◆ WHAT IS EXPECTED ◆
Look below and pull out each line with the word "基本支出".

◆ DATASET ENTRIES ◆
-=-=-
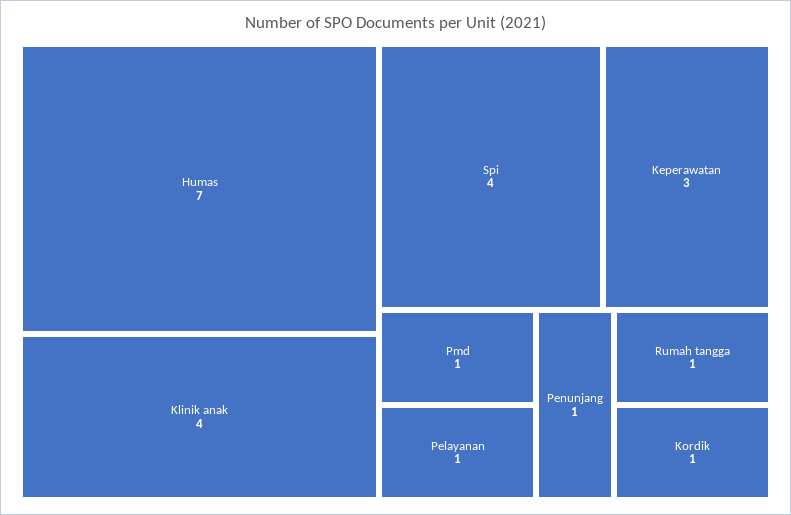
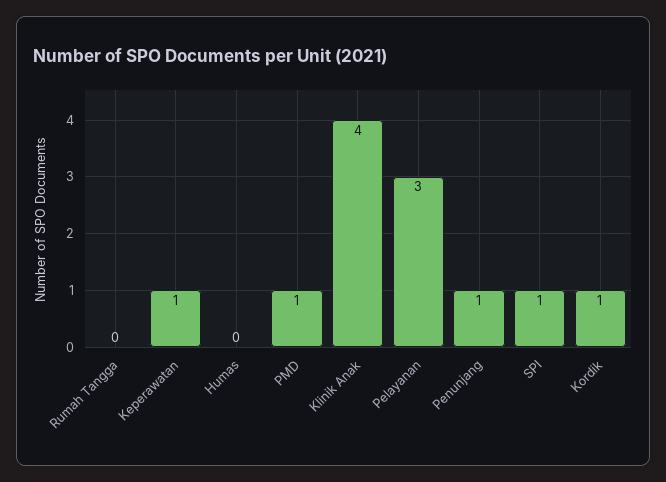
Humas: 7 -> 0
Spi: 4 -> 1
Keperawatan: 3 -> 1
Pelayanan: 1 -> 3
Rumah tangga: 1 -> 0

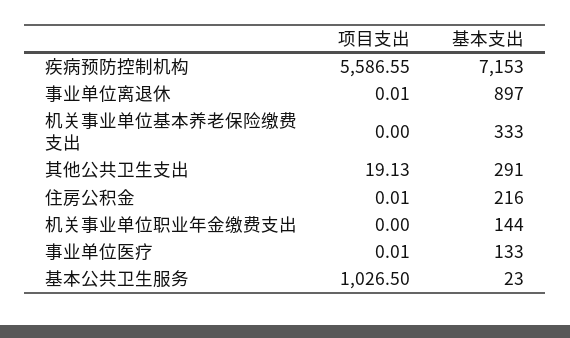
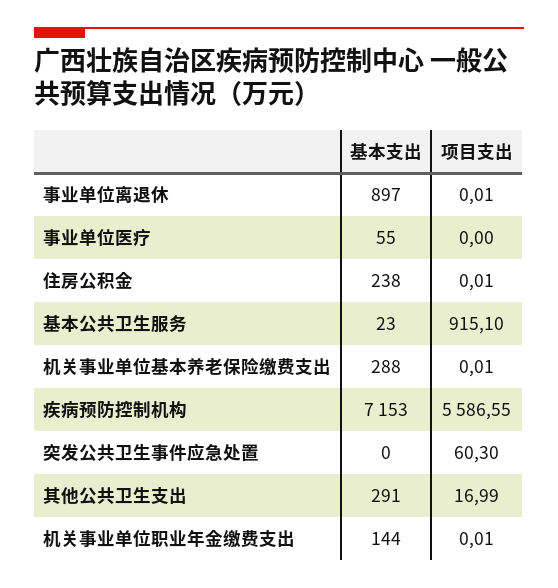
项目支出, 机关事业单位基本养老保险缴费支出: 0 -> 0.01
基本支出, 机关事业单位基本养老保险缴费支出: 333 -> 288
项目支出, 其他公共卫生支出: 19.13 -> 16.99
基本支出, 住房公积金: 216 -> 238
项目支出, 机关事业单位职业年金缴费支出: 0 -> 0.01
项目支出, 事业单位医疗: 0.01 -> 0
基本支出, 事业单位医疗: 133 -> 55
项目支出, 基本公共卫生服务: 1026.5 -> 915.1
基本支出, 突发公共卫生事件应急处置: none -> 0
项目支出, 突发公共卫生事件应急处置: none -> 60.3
-=-=-
◆ COMPLETED TASK ◆
基本支出, 机关事业单位基本养老保险缴费支出: 333 -> 288
基本支出, 住房公积金: 216 -> 238
基本支出, 事业单位医疗: 133 -> 55
基本支出, 突发公共卫生事件应急处置: none -> 0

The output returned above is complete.